Start of DOCUMENT PASSAGE
LONDON (Reuters) - IMF chief Christine Lagarde stepped up warnings on the perils of trade and currency wars at the Fund's annual meeting in Bali overnight, describing them as a lose-lose for all concerned.
That may be confirmed in the updated growth forecasts for Germany due to be released this morning, which according to leaks to Reuters will be downgraded.
The government now expects the economy to grow by just 1.8 percent this year and next, down from previous predictions of 2.3 percent and 2.1 percent respectively. It views an escalation in the global trade dispute as the main risk for the future of the economy.
As European Union chief negotiator Michel Barnier calls for a big push on Brexit talks at next week's summit, the Northern Ireland DUP is threatening to vote down next year's UK budget if its red lines on the Irish border question are crossed.
Despite Downing Street attempts to play down the significance of such a defeat, budget votes have traditionally been seen as votes of confidence in the government. The budget is due on October 29.
MARKETS AT 0655 GMT
Without any obvious news trigger on the day at least, Wall Street stocks had their worst day in at least eight months with losses of more than 3 percent, the tech-laden Nasdaq had its biggest drop in more two years and volatility gauges surged.
While it was hard to pin the shock on a specific development on Wednesday, the list of culprits is long – the escalating Sino-U.S. trade wars and the related Chinese slowdown, fear of capital flight and tech sector troubles there; U.S. interest rate rises and a rise in 10-year Treasury yields to their highest in more than seven years during the past week; and multiple stresses in emerging markets that have seen the IMF cut world growth forecasts and warn of a “plateauing” of the world economy.
The release of U.S. inflation numbers later on Thursday and the start of the third-quarter U.S. earnings season tomorrow may have caused additional trepidation but are hardly tipping points in themselves, not least with annual U.S. profit growth expected to come in in excess of 20 percent again. The political backdrop in the United States may be a worry ahead of mid-term congressional elections.
If you wondered if world’s largest economy was in safe hands, President Donald Trump described the Federal Reserve as “crazy” on Wednesday night for continuing to raise interest rates. Crazy or not, Trump won’t want Wall Street in a major correction going into the congressional polls and so eyes will now shift to whether Washington’s tone on trade tariffs may start to soften as a result. S&P500 futures point to further losses later on Thursday.
End of DOCUMENT PASSAGE
Start of RECORDS SHOWN
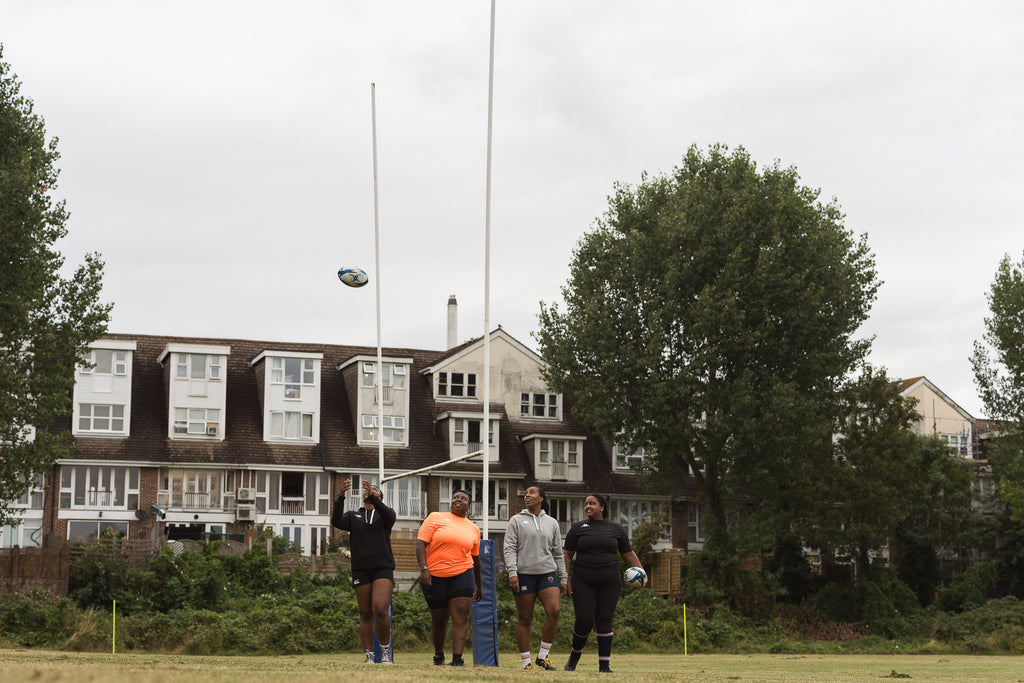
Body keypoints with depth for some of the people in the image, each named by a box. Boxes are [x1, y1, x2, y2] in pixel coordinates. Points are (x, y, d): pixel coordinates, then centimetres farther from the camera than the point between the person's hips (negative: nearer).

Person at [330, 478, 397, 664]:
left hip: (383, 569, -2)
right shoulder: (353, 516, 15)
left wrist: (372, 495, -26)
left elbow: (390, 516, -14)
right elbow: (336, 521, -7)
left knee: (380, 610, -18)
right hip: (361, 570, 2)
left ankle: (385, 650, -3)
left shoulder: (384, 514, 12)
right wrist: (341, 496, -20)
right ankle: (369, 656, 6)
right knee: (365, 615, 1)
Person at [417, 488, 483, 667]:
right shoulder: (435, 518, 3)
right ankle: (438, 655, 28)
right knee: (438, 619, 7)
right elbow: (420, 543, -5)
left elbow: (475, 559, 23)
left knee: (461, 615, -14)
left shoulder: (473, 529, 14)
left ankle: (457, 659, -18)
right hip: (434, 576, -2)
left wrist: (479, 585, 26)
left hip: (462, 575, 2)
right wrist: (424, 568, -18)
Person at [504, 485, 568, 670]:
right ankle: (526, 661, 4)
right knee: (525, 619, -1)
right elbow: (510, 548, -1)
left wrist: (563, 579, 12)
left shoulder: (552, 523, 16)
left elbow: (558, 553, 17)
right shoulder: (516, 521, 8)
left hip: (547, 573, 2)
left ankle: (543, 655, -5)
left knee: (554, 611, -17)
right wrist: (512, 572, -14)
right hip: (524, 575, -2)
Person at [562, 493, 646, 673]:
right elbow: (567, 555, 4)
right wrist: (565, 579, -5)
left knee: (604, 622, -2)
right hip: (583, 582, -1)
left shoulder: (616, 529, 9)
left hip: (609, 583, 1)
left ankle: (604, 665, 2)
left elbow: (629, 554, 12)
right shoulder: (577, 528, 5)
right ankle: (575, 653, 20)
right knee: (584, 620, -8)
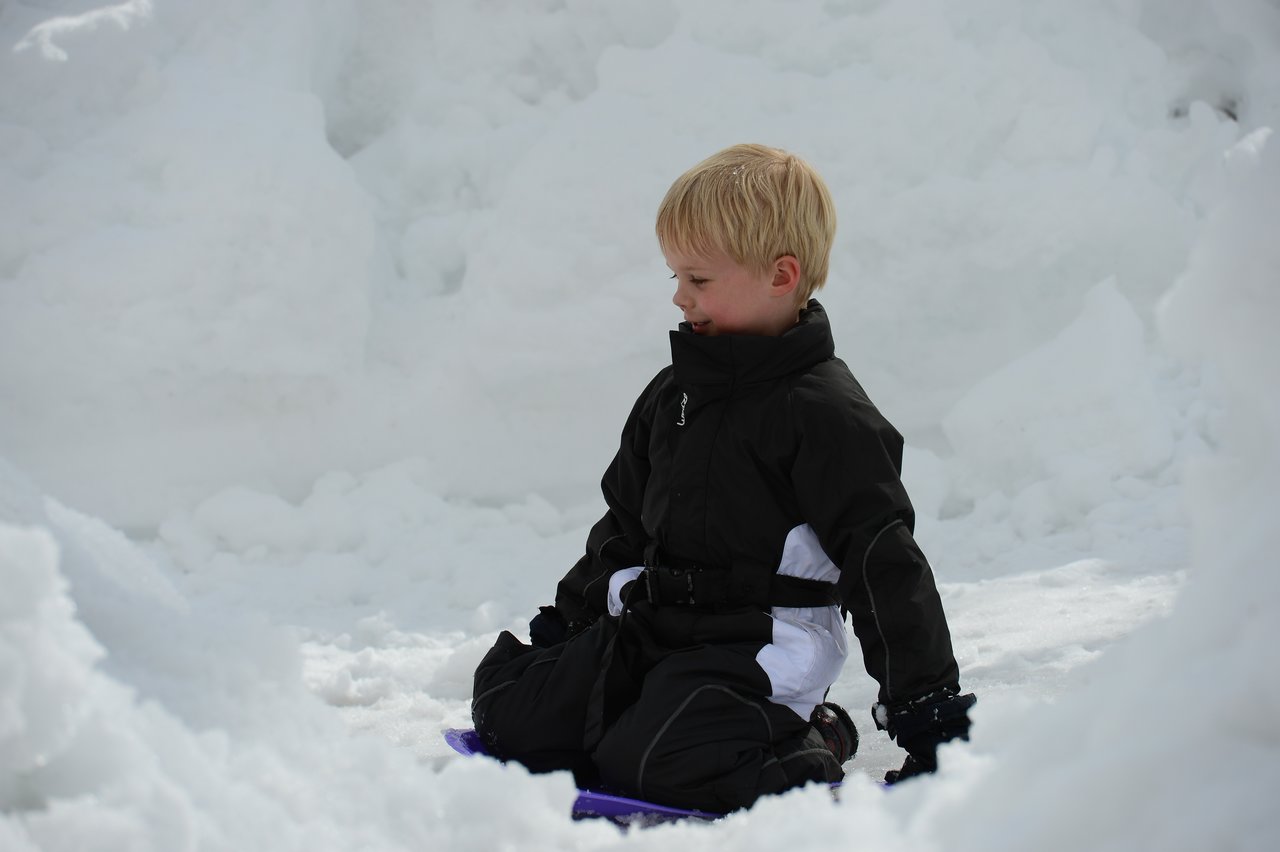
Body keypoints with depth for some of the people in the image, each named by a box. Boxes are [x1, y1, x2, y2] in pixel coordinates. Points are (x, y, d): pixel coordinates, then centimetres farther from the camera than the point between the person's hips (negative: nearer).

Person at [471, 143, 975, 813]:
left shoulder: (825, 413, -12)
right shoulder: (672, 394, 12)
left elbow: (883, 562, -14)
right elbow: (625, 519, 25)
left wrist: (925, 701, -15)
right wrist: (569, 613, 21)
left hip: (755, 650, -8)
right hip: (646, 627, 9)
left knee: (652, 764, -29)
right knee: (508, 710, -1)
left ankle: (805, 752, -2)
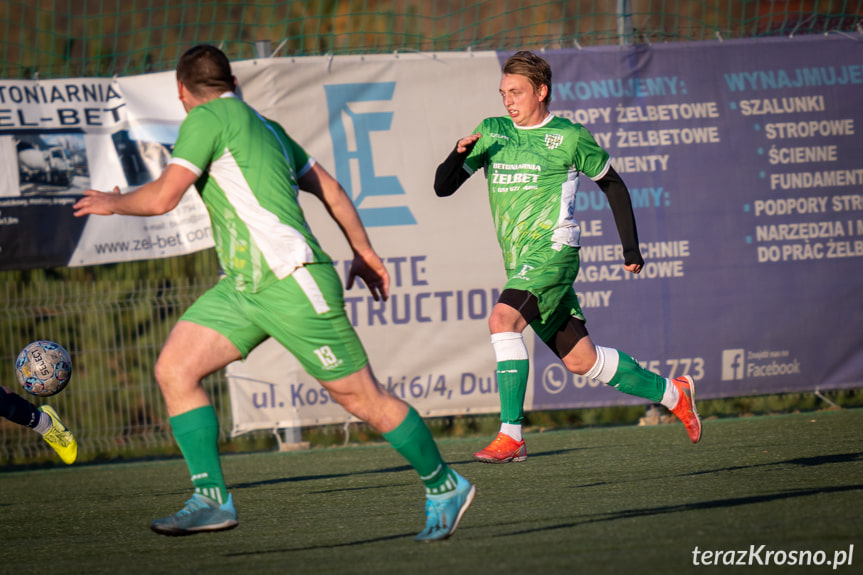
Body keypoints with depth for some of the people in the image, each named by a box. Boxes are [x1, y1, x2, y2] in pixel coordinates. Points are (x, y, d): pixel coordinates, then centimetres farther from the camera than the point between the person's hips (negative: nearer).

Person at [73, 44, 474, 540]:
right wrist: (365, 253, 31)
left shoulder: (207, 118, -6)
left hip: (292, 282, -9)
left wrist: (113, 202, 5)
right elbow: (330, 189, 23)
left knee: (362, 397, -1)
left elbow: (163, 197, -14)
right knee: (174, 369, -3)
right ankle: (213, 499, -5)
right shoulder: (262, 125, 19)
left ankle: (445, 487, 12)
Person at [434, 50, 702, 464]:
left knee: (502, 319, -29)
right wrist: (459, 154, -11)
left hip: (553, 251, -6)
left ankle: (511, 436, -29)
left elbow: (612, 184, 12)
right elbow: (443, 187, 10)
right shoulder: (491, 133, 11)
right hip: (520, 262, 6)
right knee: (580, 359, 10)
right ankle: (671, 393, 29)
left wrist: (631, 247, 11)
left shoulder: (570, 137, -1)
End of RECORDS SHOWN
_WORK TASK 1_
According to the market report, on what date is the UK budget due?
_WORK TASK 2_
Print the part of the rows that begins with the line containing "left ankle: (604, 665, 2)" and continues to the end of the rows, with both ends included. Omit the pictures.
These rows are unrelated to the market report.

_EXPECTED ANSWER 1_
October 29.

_EXPECTED ANSWER 2_
left ankle: (604, 665, 2)
left elbow: (629, 554, 12)
right shoulder: (577, 528, 5)
right ankle: (575, 653, 20)
right knee: (584, 620, -8)
Body keypoints with depth for some of the people in the image, each named by a box. Boxes are [x1, y1, x2, y2] in pixel coordinates. Points are (x, y, d): pixel coordinates, then centimetres farther from the camera than the point between the person's hips (negative: nearer).

Person at [471, 143, 975, 813]:
left shoulder: (825, 413, -12)
right shoulder: (672, 394, 12)
left elbow: (883, 562, -14)
right elbow: (625, 519, 25)
left wrist: (925, 701, -15)
right wrist: (569, 613, 21)
left hip: (755, 650, -8)
right hip: (646, 627, 9)
left knee: (652, 764, -29)
right knee: (508, 710, -1)
left ankle: (805, 752, -2)
Body keypoints with depth for some of the people in the image, each named by a box. Boxes are [x1, y1, x2, y2] in pixel coordinates. Points are (x, y, d): pixel coordinates, then centimetres farther from the camera than the point between the person's hips (negative: nearer).

Person at [73, 44, 474, 540]:
right wrist: (365, 253, 31)
left shoulder: (207, 118, -6)
left hip: (292, 282, -9)
left wrist: (113, 202, 5)
right elbow: (330, 189, 23)
left knee: (362, 397, -1)
left elbow: (163, 197, -14)
right knee: (174, 369, -3)
right ankle: (213, 499, -5)
right shoulder: (262, 125, 19)
left ankle: (445, 487, 12)
Person at [434, 50, 702, 464]:
left knee: (502, 319, -29)
right wrist: (459, 154, -11)
left hip: (553, 251, -6)
left ankle: (511, 436, -29)
left elbow: (612, 184, 12)
right elbow: (443, 187, 10)
right shoulder: (491, 133, 11)
right hip: (520, 262, 6)
right knee: (580, 359, 10)
right ankle: (671, 393, 29)
left wrist: (631, 247, 11)
left shoulder: (570, 137, -1)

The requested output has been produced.